In the video you can see the CMPD officer grabbing Jose Avelar's leg, trying to pull him out of the car.

CHARLOTTE, N.C. — The issue of race and policing are about to be tackled on the national level. A Senate committee will be looking at ways to try to make encounters between police and minorities safer.

A Charlotte man says he had a frightening encounter with CMPD this week. A tense moment caught on video between police and a driver.

A moment Jose Avelar says a Charlotte-Mecklenburg police officer took it too far.

"He went from 0-100 real quick," said Avelar.

Avelar was dropping a car off at his brother-in-law's auto repair shop off Atando Ave when police pulled up saying they heard a report about an alarm going off. 
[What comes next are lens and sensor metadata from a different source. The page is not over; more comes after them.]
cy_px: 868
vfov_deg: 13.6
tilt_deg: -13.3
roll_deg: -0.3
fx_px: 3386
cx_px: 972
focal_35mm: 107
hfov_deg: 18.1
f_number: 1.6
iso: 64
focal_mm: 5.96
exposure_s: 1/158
Avelar said he was treated unfairly by police.

"He was like 'hey, um did you hear an alarm? Did you see anybody go in that building, it was actually across the street from us'." 

The police left but quickly came back, asking for ID's.
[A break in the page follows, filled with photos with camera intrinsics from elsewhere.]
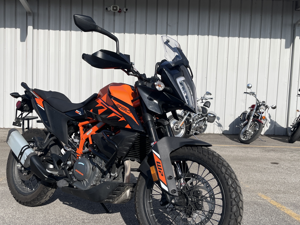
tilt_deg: -4.6
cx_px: 128
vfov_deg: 38.6
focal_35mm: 37
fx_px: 321
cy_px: 125
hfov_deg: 50.0
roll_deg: -1.7
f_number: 1.6
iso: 50
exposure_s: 1/3876
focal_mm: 5.1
"Then he came to me and asked me for my paperwork and I told him 'I don't have to give it to you. I didn't break any type of laws.'"

"He was like 'no you have to give me your ID. If you want to make this a thing you can make it a thing that's when'."

That's when Avelar's wife started recording.

You can see the CMPD officer grabbing Avelar's leg, trying to pull him out of the car. 

The officer's body worn camera drops to the ground.

"I was more pissed off than fearful,"  Avelar says he knows his rights.

"He probably assumed that I didn't speak English, and I was gonna say anything or do whatever he said. Or I didn't know my rights. That happens a lot."

But as all the demonstrators in Charlotte will tell you that doesn't mean those rights will be respected equally. That double standard even troubling Carolina lawmakers on Capitol Hill.

"Why is it that if you are a young black person, man, and the cops pull up behind you, you get really worried and I don't? Tim Scott has been stopped six times on Capitol Hill. I've never been stopped.," says Sen. Lindsey Graham in South Carolina.  

Calling for an overhaul of policing methods. 

Sen. Graham says, "I'm willing to spend a lot of money to get the system to engage in better policing. I am willing to make it easier to fire bad cops who shouldn't be wearing the uniform to begin with." 

Avelar hoping that method will trickle down to CMPD.

"They had no business, they treated me like a criminal already without even knowing anything about me or anything like that," said Avelar.